→ Page-level text extractions
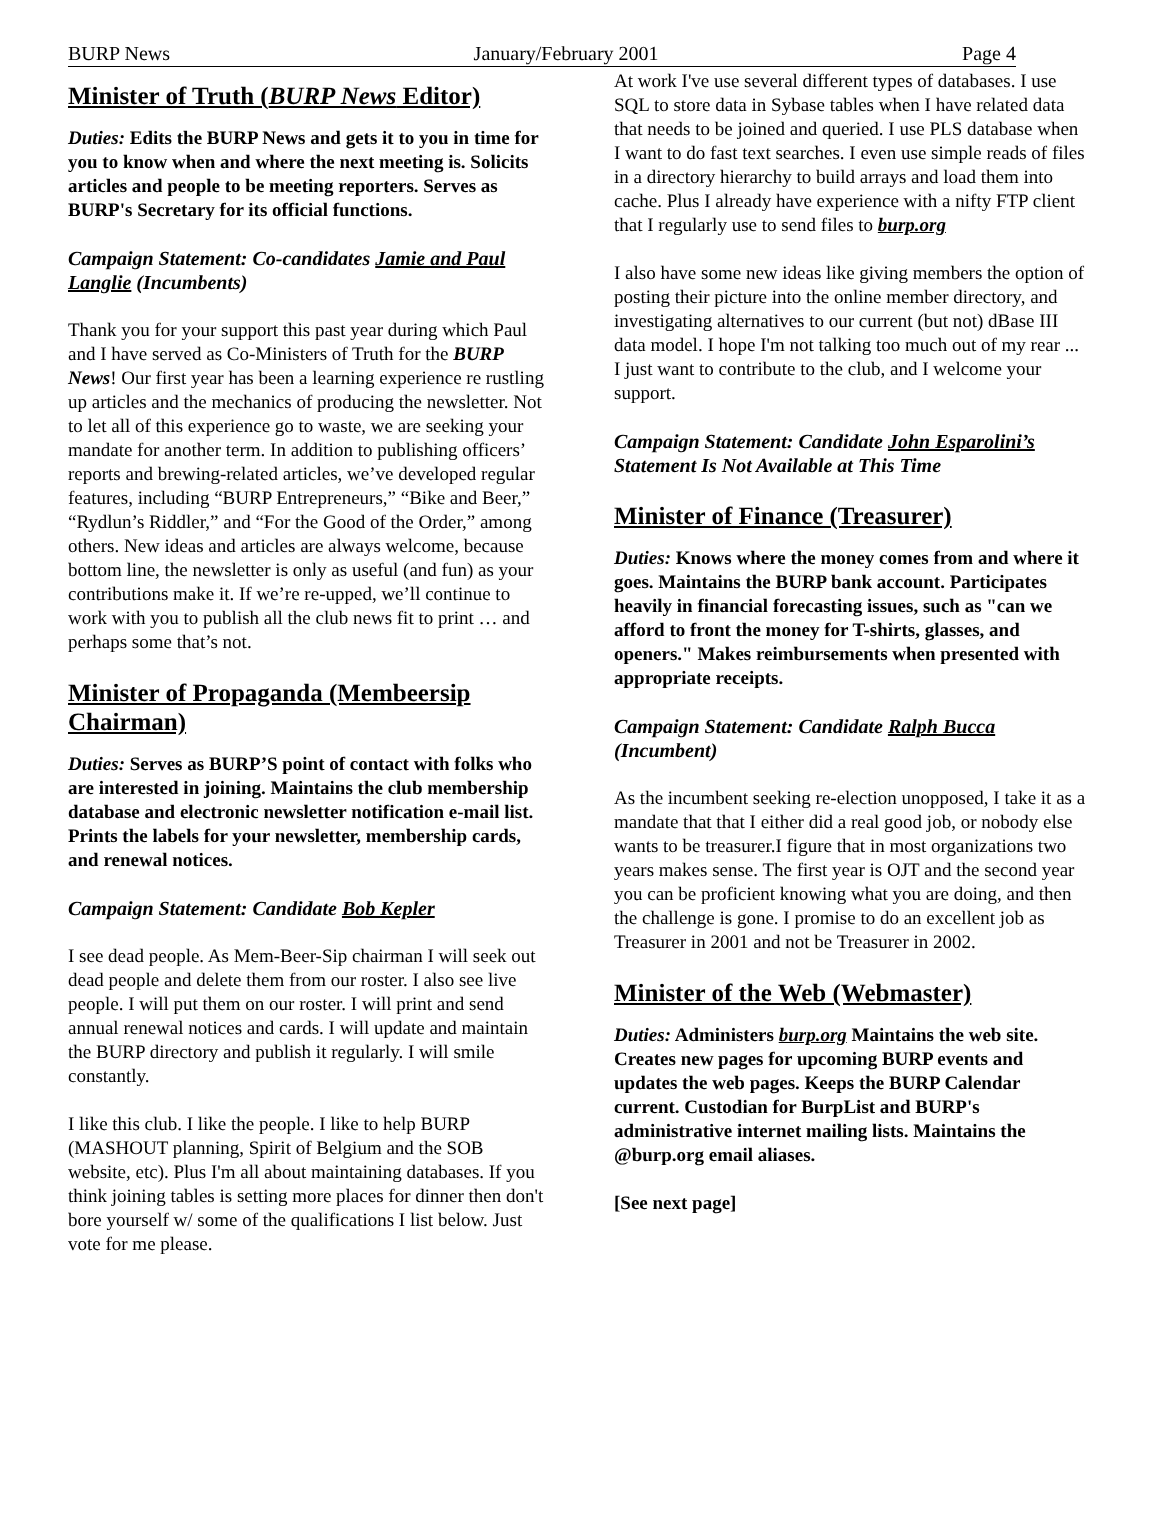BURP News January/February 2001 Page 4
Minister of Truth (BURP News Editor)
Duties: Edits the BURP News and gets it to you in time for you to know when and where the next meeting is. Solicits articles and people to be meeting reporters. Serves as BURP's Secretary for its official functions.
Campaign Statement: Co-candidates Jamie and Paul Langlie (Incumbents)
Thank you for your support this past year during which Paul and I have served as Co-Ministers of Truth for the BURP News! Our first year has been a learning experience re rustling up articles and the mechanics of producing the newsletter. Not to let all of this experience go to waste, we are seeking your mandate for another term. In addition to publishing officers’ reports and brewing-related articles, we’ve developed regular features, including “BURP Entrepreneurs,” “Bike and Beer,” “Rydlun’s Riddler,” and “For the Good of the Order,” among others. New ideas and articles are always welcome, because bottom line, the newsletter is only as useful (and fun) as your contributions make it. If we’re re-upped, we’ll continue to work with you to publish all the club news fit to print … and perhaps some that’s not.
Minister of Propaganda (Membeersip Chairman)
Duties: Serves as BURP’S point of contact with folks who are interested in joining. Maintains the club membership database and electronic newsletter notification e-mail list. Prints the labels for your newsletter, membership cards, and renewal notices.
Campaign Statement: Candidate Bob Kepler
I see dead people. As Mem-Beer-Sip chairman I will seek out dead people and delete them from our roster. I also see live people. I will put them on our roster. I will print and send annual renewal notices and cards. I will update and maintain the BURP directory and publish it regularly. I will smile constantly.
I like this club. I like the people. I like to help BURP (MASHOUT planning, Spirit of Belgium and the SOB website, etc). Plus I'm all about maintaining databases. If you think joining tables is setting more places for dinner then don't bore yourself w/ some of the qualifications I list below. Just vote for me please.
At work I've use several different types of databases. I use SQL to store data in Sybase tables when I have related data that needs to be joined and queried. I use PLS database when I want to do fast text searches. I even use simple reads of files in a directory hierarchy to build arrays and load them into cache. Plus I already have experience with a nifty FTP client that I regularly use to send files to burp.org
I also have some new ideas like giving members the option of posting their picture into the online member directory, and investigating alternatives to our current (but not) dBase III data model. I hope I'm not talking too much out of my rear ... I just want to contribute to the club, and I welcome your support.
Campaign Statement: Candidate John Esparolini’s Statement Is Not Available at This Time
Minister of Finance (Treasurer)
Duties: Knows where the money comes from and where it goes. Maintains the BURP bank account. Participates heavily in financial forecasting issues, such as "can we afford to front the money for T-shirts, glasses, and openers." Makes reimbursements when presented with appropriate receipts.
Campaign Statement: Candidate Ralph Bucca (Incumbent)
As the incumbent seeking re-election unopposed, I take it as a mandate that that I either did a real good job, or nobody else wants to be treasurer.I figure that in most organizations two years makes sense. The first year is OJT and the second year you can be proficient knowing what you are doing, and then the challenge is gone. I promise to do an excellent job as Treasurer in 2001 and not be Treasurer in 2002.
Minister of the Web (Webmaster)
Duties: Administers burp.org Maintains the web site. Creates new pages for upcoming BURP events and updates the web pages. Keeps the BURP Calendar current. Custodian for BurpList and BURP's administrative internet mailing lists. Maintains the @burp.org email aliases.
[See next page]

→ TASK DETAILS
Leaving the pictures aside, output each entry above exactly as written.

→ TASK SOLUTION
BURP News January/February 2001 Page 4
Minister of Truth (BURP News Editor)
Duties: Edits the BURP News and gets it to you in time for you to know when and where the next meeting is. Solicits articles and people to be meeting reporters. Serves as BURP's Secretary for its official functions.
Campaign Statement: Co-candidates Jamie and Paul Langlie (Incumbents)
Thank you for your support this past year during which Paul and I have served as Co-Ministers of Truth for the BURP News! Our first year has been a learning experience re rustling up articles and the mechanics of producing the newsletter. Not to let all of this experience go to waste, we are seeking your mandate for another term. In addition to publishing officers’ reports and brewing-related articles, we’ve developed regular features, including “BURP Entrepreneurs,” “Bike and Beer,” “Rydlun’s Riddler,” and “For the Good of the Order,” among others. New ideas and articles are always welcome, because bottom line, the newsletter is only as useful (and fun) as your contributions make it. If we’re re-upped, we’ll continue to work with you to publish all the club news fit to print … and perhaps some that’s not.
Minister of Propaganda (Membeersip Chairman)
Duties: Serves as BURP’S point of contact with folks who are interested in joining. Maintains the club membership database and electronic newsletter notification e-mail list. Prints the labels for your newsletter, membership cards, and renewal notices.
Campaign Statement: Candidate Bob Kepler
I see dead people. As Mem-Beer-Sip chairman I will seek out dead people and delete them from our roster. I also see live people. I will put them on our roster. I will print and send annual renewal notices and cards. I will update and maintain the BURP directory and publish it regularly. I will smile constantly.
I like this club. I like the people. I like to help BURP (MASHOUT planning, Spirit of Belgium and the SOB website, etc). Plus I'm all about maintaining databases. If you think joining tables is setting more places for dinner then don't bore yourself w/ some of the qualifications I list below. Just vote for me please.
At work I've use several different types of databases. I use SQL to store data in Sybase tables when I have related data that needs to be joined and queried. I use PLS database when I want to do fast text searches. I even use simple reads of files in a directory hierarchy to build arrays and load them into cache. Plus I already have experience with a nifty FTP client that I regularly use to send files to burp.org
I also have some new ideas like giving members the option of posting their picture into the online member directory, and investigating alternatives to our current (but not) dBase III data model. I hope I'm not talking too much out of my rear ... I just want to contribute to the club, and I welcome your support.
Campaign Statement: Candidate John Esparolini’s Statement Is Not Available at This Time
Minister of Finance (Treasurer)
Duties: Knows where the money comes from and where it goes. Maintains the BURP bank account. Participates heavily in financial forecasting issues, such as "can we afford to front the money for T-shirts, glasses, and openers." Makes reimbursements when presented with appropriate receipts.
Campaign Statement: Candidate Ralph Bucca (Incumbent)
As the incumbent seeking re-election unopposed, I take it as a mandate that that I either did a real good job, or nobody else wants to be treasurer.I figure that in most organizations two years makes sense. The first year is OJT and the second year you can be proficient knowing what you are doing, and then the challenge is gone. I promise to do an excellent job as Treasurer in 2001 and not be Treasurer in 2002.
Minister of the Web (Webmaster)
Duties: Administers burp.org Maintains the web site. Creates new pages for upcoming BURP events and updates the web pages. Keeps the BURP Calendar current. Custodian for BurpList and BURP's administrative internet mailing lists. Maintains the @burp.org email aliases.
[See next page]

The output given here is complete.